Over 7 million students
receive some sort of subsidized student loan from the U.S. federal government. That is a ton of debt and it's getting larger every year: eclipsing credit cards and car loans, the figure right now stands at around $870 billion
nationally. And, on July 1st, it could double in size.
As of now, students pay an interest rate of 3.4 percent for Stafford loans but, due to Congress's constant evasion of the issue and short-term budget deals, the number will revert back to 6.8 percent that day if no action is taken. What does that mean for students?
The White House claims that an additional grand
would be placed on top of loaners' backs if nothing is done. But, thankfully, the timing comes at an opportune time: as the election nears, Democrats, including President Obama and New York Senator Chuck Schumer, are looking to keep students on their side of the aisle.
In an effort to avoid the college credit armageddon, Schumer is pushing forth legislation that will block
the 3.4 percent increase by freezing the current rate for another year. But these are the kick-the-bucket negotiations that got us here in the first place: with the extension, Runnin' Scared
will probably find itself writing another article, identical to this one, a year from now about the impending loan crisis.

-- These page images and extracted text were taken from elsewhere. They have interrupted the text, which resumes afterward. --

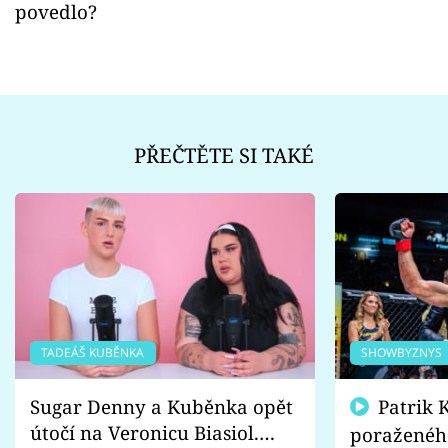
povedlo?
PŘEČTĚTE SI TAKÉ
TADEÁŠ KUBĚNKA
SHOWBYZNYS
Sugar Denny a Kuběnka opět
Patrik Kincl se zastal
útočí na Veronicu Biasiol.
poraženéh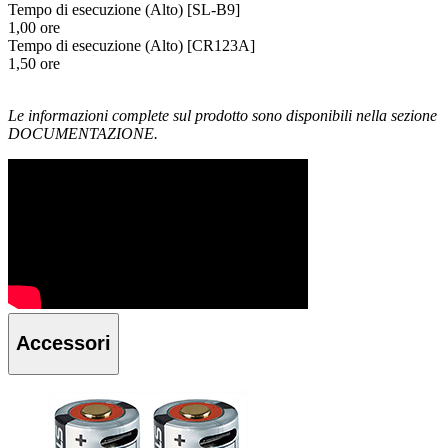
Tempo di esecuzione (Alto) [SL-B9]
1,00 ore
Tempo di esecuzione (Alto) [CR123A]
1,50 ore
Le informazioni complete sul prodotto sono disponibili nella sezione
DOCUMENTAZIONE.
Accessori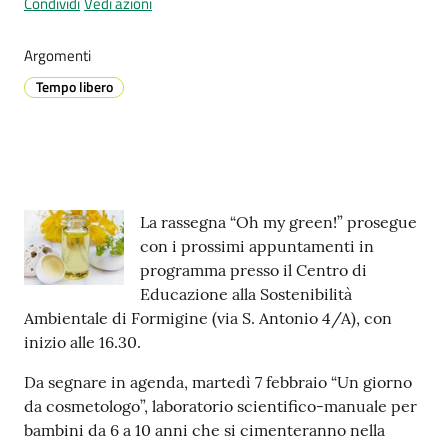
Condividi
Vedi azioni
Argomenti
Prenotazione
Tempo libero
appuntamenti
A
l
l
Contenuto
La rassegna “Oh my green!” prosegue
e
con i prossimi appuntamenti in
r
programma presso il Centro di
t
Educazione alla Sostenibilità
a
Ambientale di Formigine (via S. Antonio 4/A), con
M
inizio alle 16.30.
e
t
Da segnare in agenda, martedì 7 febbraio “Un giorno
e
da cosmetologo”, laboratorio scientifico-manuale per
o
bambini da 6 a 10 anni che si cimenteranno nella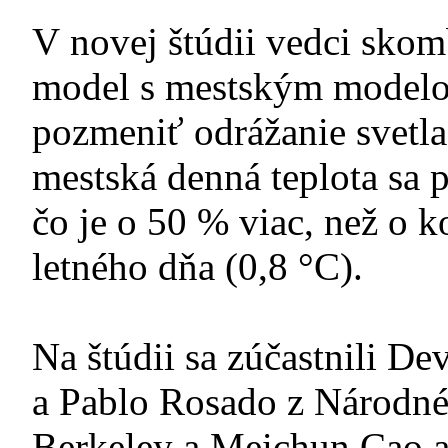
V novej štúdii vedci skom
model s mestským modelo
pozmeniť odrážanie svetla 
mestská denná teplota sa p
čo je o 50 % viac, než o k
letného dňa (0,8 °C).
Na štúdii sa zúčastnili D
a Pablo Rosado z Národné
Berkeley a Meichun Cao a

Although he can only use his bully pulpit, President Obama took a similar approach to Schumer today in his Sunday address
, calling for Congress to get its act together fast because "we should be doing everything we can to put higher education within reach for every American." Except one thing: July 1st also marks the day loans for graduate students will no longer be subsidized in order to increase Pell grants for undergrads - an act the Obama administration has more or less ignored
. One step forward, two steps backward.
For the Republicans, though, the student loan problem is a weird crossroads between a past disagreement and a future election. In 2007, the Congress made the 3.4% cut that is currently in effect but the GOP, although the bill passed with bipartisan support, was angry
at the Bush administration for its deep cuts in the interest rates, arguing it would raise deficits and be wasteful spending.
Fast-forward five years: fueled by anti-spending fervor, the Republicans are much more unwilling to meet Obama halfway on policy or the budget. Romney will have to decide whose side he is going to take come July: his party or the 7 million students that are going to enter fall semester a thousand more dollars out.